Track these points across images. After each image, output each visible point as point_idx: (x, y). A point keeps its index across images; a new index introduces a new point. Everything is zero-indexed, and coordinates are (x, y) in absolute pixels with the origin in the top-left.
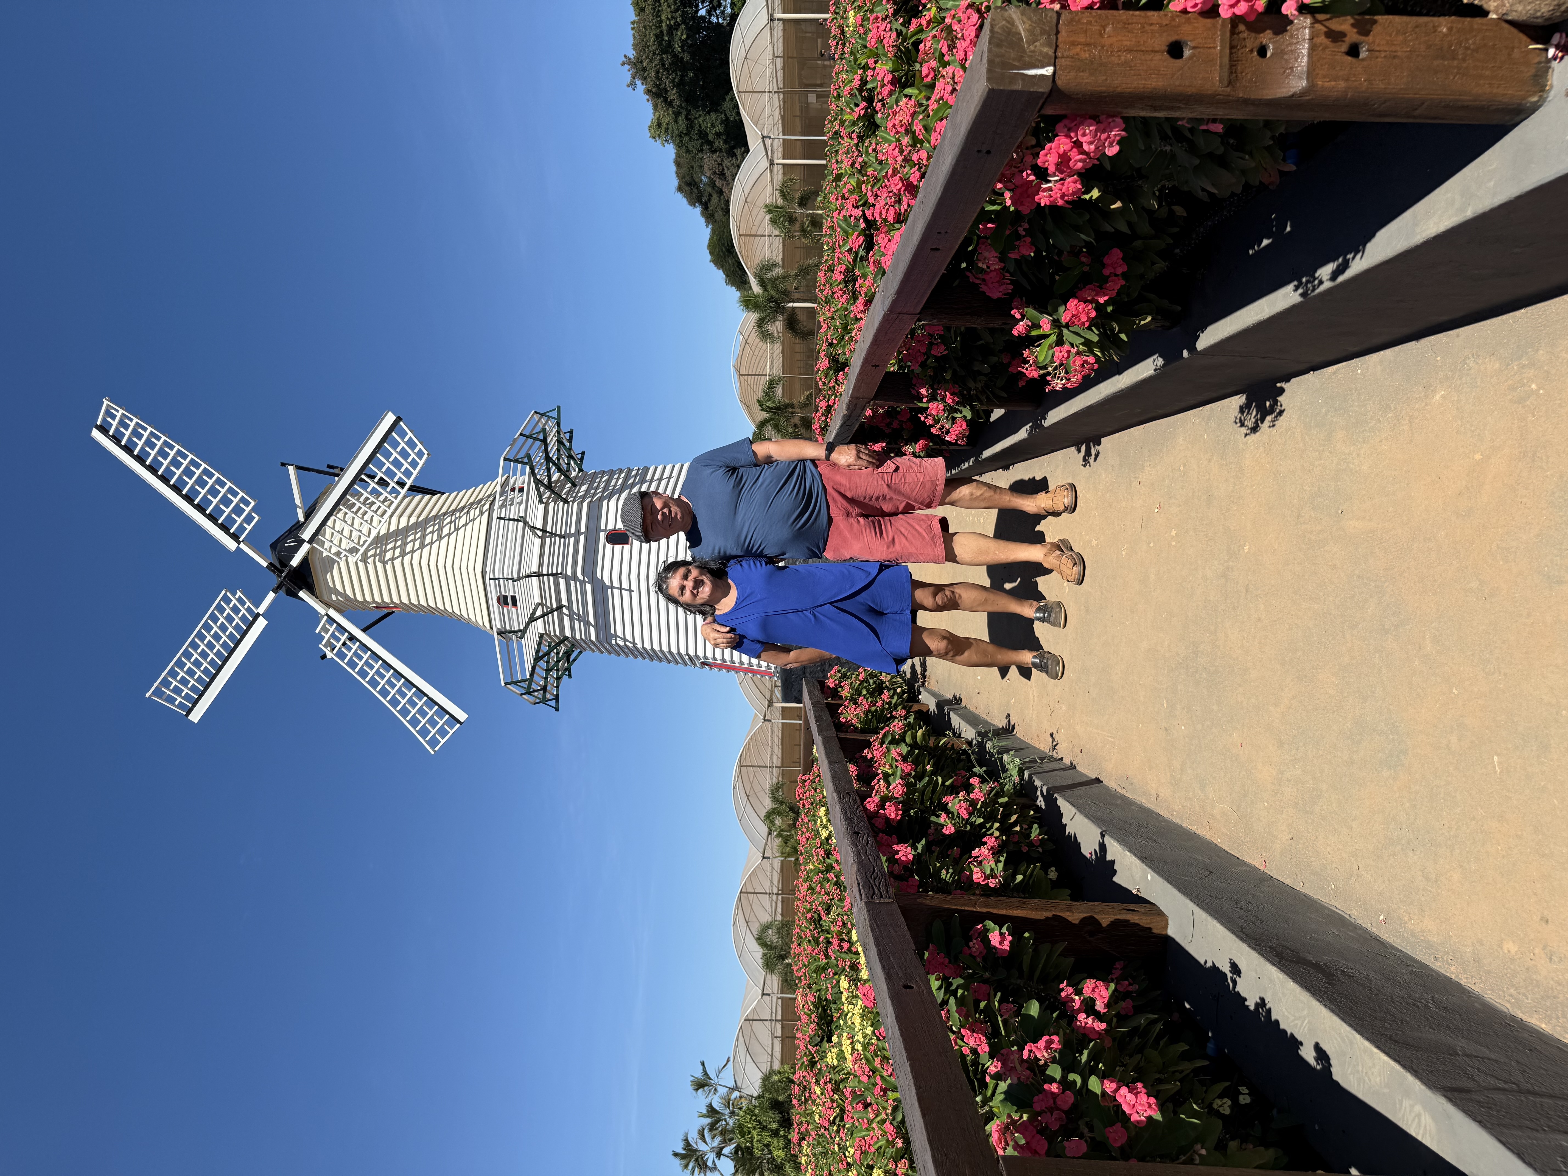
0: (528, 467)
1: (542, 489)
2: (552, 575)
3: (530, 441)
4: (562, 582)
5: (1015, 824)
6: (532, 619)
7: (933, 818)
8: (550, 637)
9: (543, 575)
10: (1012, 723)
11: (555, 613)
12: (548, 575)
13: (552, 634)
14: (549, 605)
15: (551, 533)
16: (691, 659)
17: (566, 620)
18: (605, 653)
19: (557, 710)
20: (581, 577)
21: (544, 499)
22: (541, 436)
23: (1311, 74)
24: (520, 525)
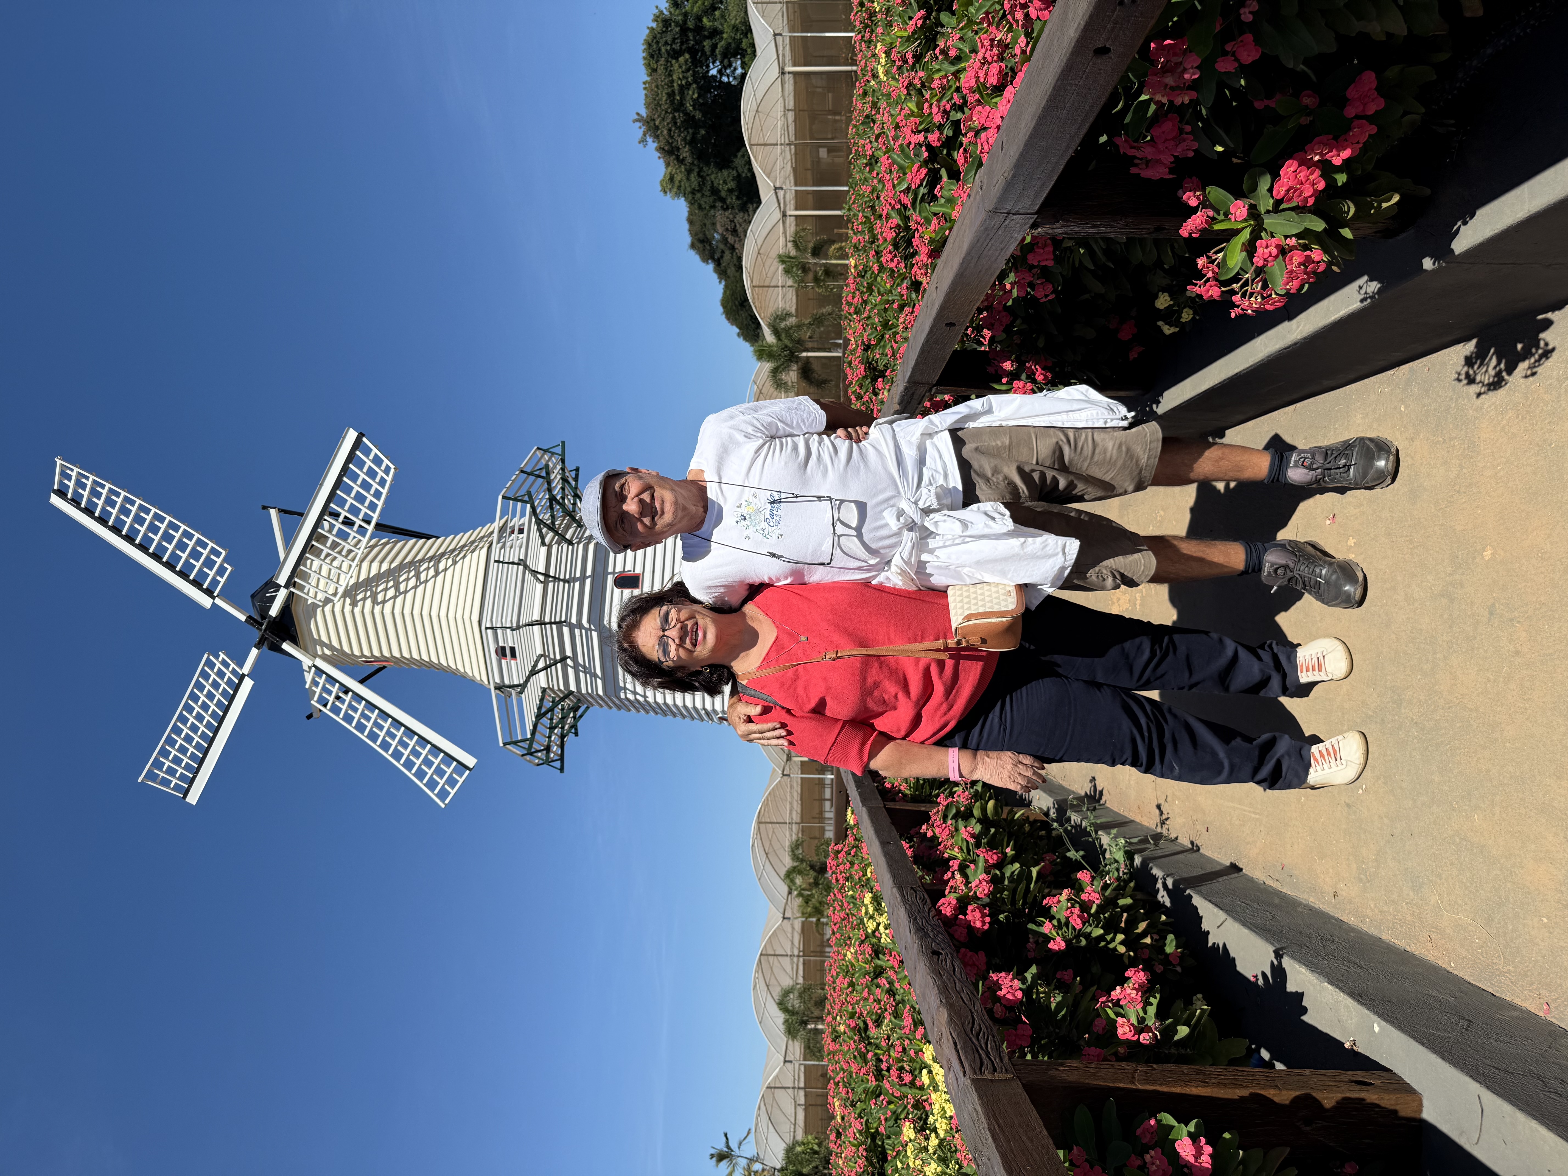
0: (528, 506)
1: (544, 530)
2: (555, 623)
3: (532, 478)
4: (566, 630)
5: (1144, 934)
6: (534, 672)
7: (1031, 926)
8: (555, 693)
9: (545, 624)
10: (1099, 788)
11: (559, 665)
12: (551, 623)
13: (556, 688)
14: (552, 656)
15: (554, 578)
16: (707, 713)
17: (571, 672)
18: (614, 709)
19: (562, 769)
20: (586, 625)
21: (547, 540)
22: (543, 473)
24: (519, 569)
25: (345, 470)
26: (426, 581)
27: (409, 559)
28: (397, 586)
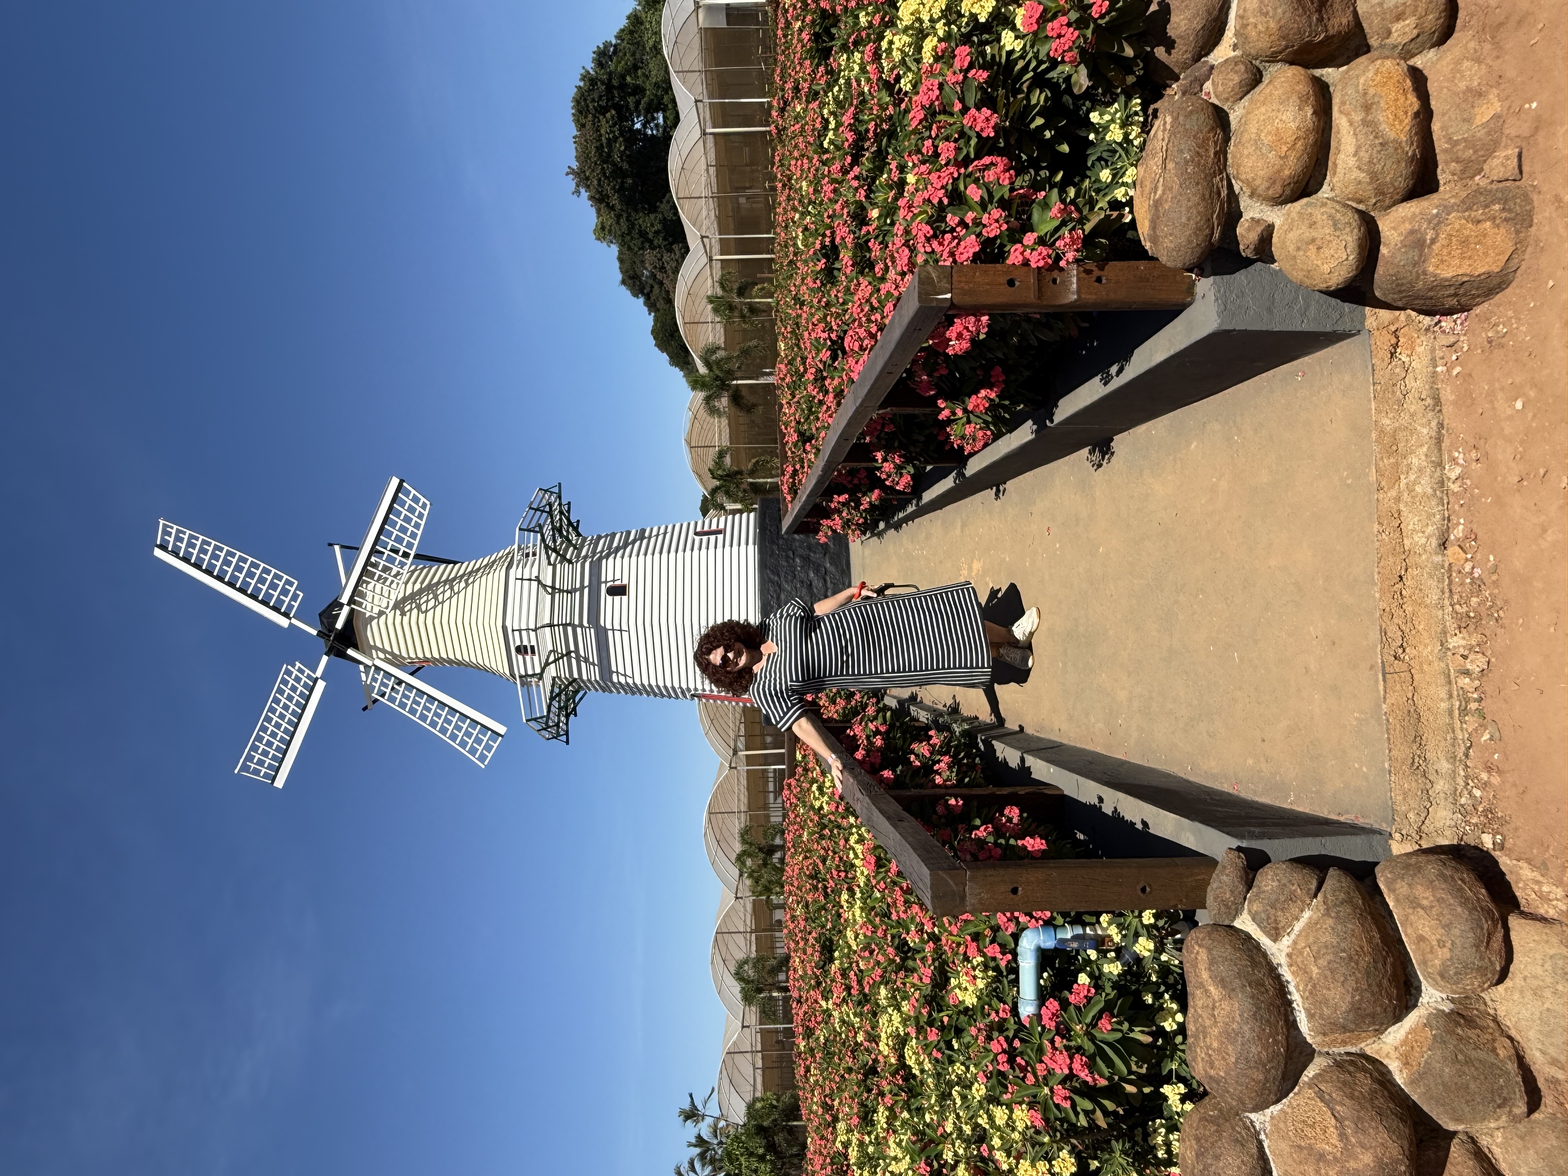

EXERCISE
Apart from the pictures, every line above must be printed exactly.

OUTPUT FOR THIS TASK
Track these points across images. After each image, output each visible point as point_idx: (x, y). A point keeps its index across images; a new index introduces a new point. Everything is zero-indexed, and coordinates are (x, y) in absolute pixels with the origin in the top-left.
0: (528, 467)
1: (542, 489)
2: (552, 575)
3: (530, 441)
4: (562, 582)
5: (1015, 824)
6: (532, 619)
7: (933, 818)
8: (550, 637)
9: (543, 575)
10: (1012, 723)
11: (555, 613)
12: (548, 575)
13: (552, 634)
14: (549, 605)
15: (551, 533)
16: (691, 659)
17: (566, 620)
18: (605, 653)
19: (557, 710)
20: (581, 577)
21: (544, 499)
22: (541, 436)
23: (1311, 74)
24: (520, 525)
0: (528, 506)
1: (544, 530)
2: (555, 623)
3: (532, 478)
4: (566, 630)
5: (1144, 934)
6: (534, 672)
7: (1031, 926)
8: (555, 693)
9: (545, 624)
10: (1099, 788)
11: (559, 665)
12: (551, 623)
13: (556, 688)
14: (552, 656)
15: (554, 578)
16: (707, 713)
17: (571, 672)
18: (614, 709)
19: (562, 769)
20: (586, 625)
21: (547, 540)
22: (543, 473)
24: (519, 569)
25: (345, 470)
26: (426, 581)
27: (409, 559)
28: (397, 586)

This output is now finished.